かつて炭坑の街として栄えた福岡県大牟田市は1959年の20.8万人をピークに11.5万人(2018年4月)まで人口が激減。高齢化率(65歳以上の割合)は35.8%と「全国より20年以上先行している」(甲斐茂利副市長)。当然、認知症の高齢者も多い。

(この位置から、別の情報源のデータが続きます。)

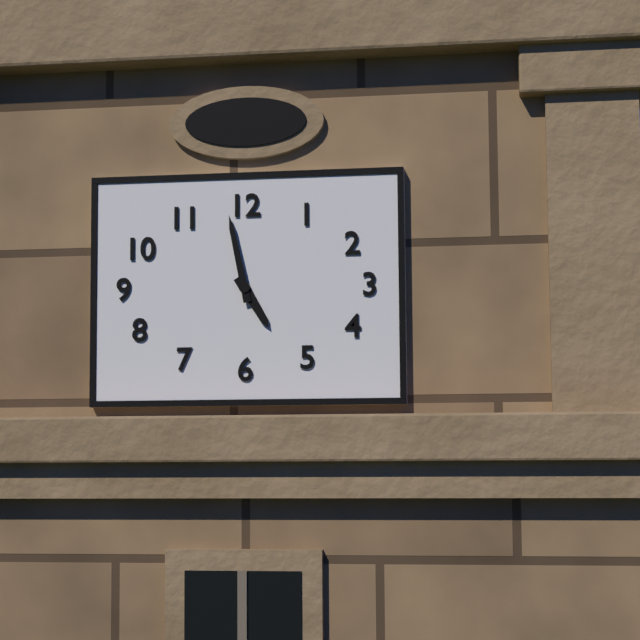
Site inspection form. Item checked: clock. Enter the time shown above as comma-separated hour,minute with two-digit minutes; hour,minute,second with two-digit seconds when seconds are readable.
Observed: 4,58
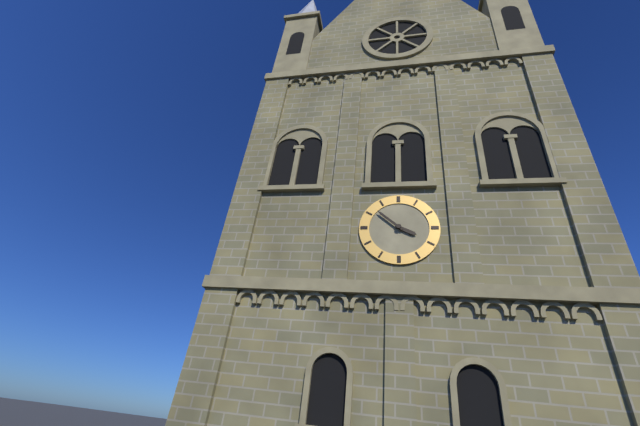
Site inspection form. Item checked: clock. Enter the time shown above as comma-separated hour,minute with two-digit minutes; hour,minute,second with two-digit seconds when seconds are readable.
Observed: 3,52
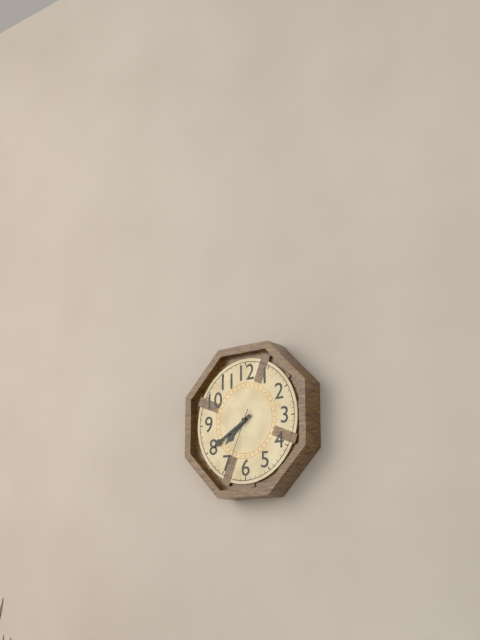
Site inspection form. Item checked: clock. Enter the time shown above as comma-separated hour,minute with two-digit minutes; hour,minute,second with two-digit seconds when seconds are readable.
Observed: 7,40,34
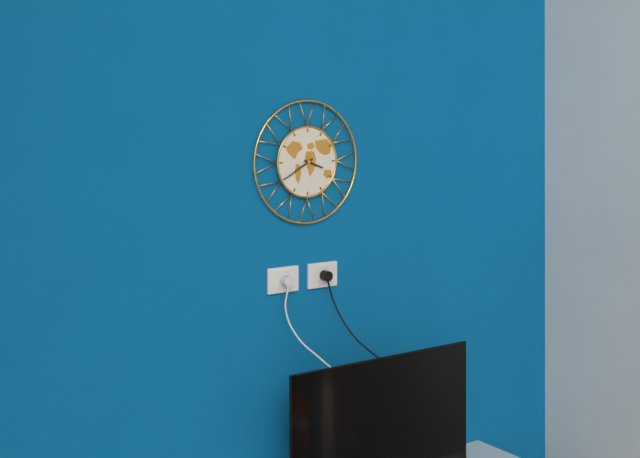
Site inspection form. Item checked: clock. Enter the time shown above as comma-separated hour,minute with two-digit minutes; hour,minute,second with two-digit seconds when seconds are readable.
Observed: 3,40
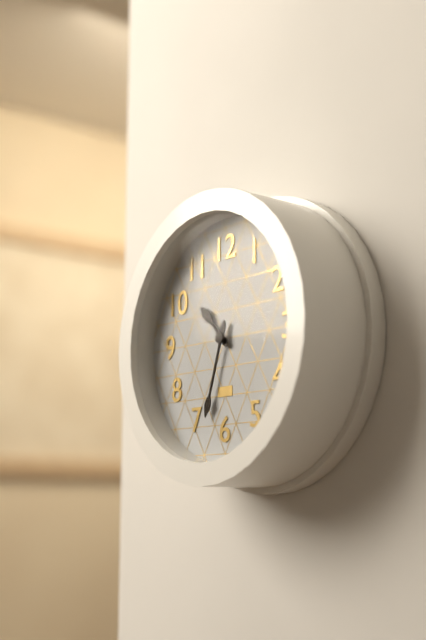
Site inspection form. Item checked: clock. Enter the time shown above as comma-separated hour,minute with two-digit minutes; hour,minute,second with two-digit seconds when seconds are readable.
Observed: 10,33
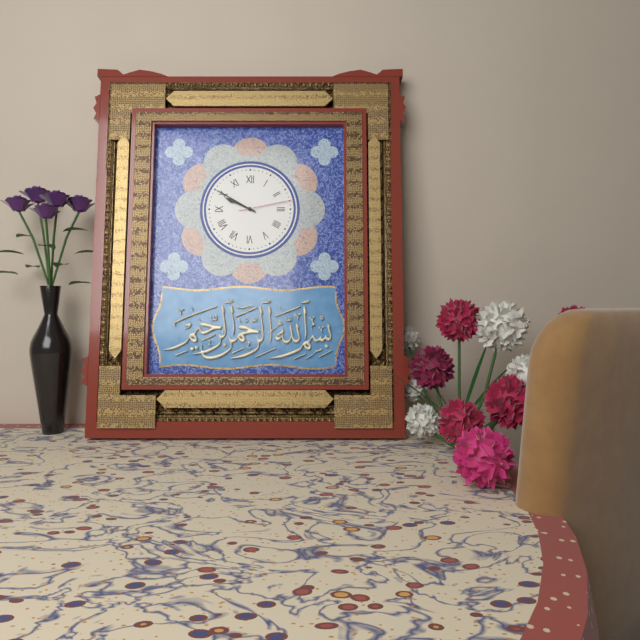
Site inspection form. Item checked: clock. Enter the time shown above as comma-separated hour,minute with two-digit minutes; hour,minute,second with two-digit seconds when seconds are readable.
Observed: 9,50,13
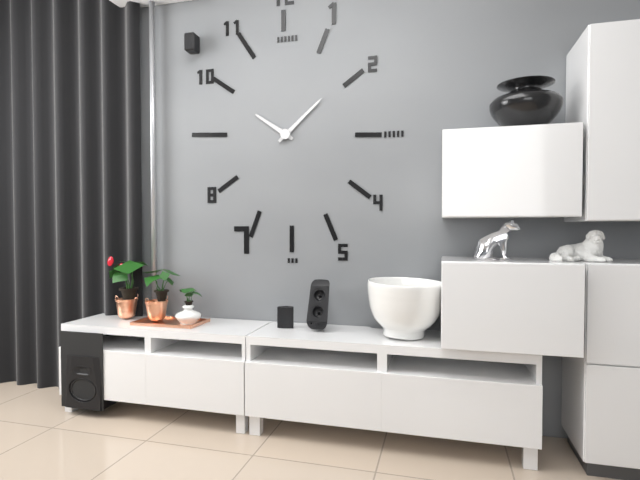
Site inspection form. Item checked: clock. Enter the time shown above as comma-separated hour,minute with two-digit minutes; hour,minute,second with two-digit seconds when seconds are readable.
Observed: 10,08
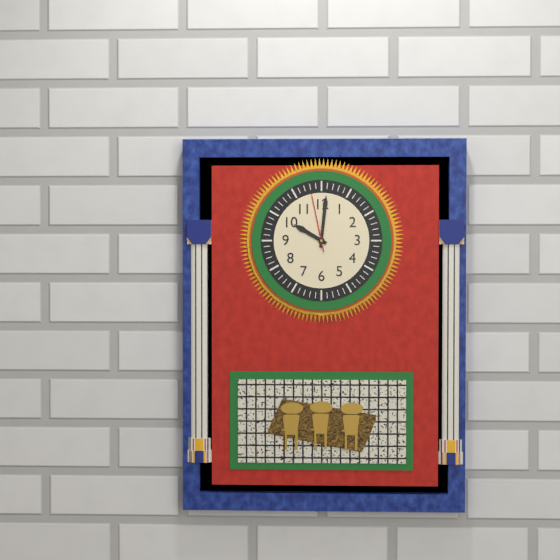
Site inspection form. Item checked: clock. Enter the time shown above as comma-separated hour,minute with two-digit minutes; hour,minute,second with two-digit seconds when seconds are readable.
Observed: 10,01,58
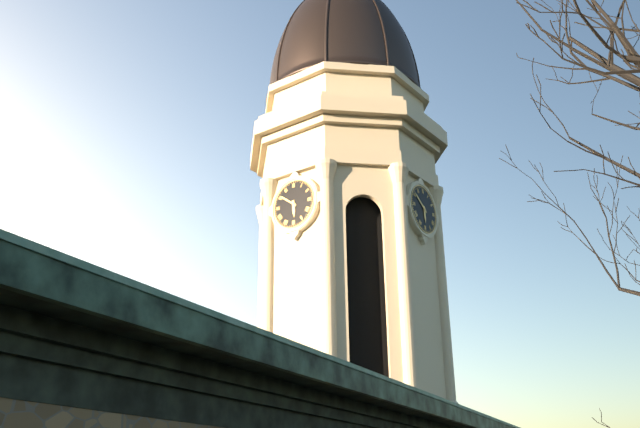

そんな大牟田市が認知症の人を施設に閉じ込めるのではなく、地域で支える「自由に徘徊(はいかい)できる街」を目指したのは、今から14年前、04年のことだ。行方不明の認知症の人を街ぐるみで探す模擬訓練を年1回実施。今では全国各地から視察に集まるほどになった。

9月23日の訓練では、行方不明者役の人を中学生が発見した(記事下写真)。

「平田稲子さんですか? バッグを持ちましょうか? 座って話しましょう」。中学3年生の龍昇茉君に話しかけられた行方不明者役の平田さんは「名前を呼んでもらえて、バッグを持ってもらえてうれしかった」と感想を語る。

龍君が大牟田警察署に電話をかけ、発見した場所の近くの公民館で待っていると、わずか数分で2人の警察官がパトカーで駆け付けた。「龍君、偉いね」。警察官が話しかけると、龍君は照れ笑いを浮かべた。「訓練参加は今回が初めて。緊張したし難しいとも感じたが、訓練は大事だなと思った」(龍君)。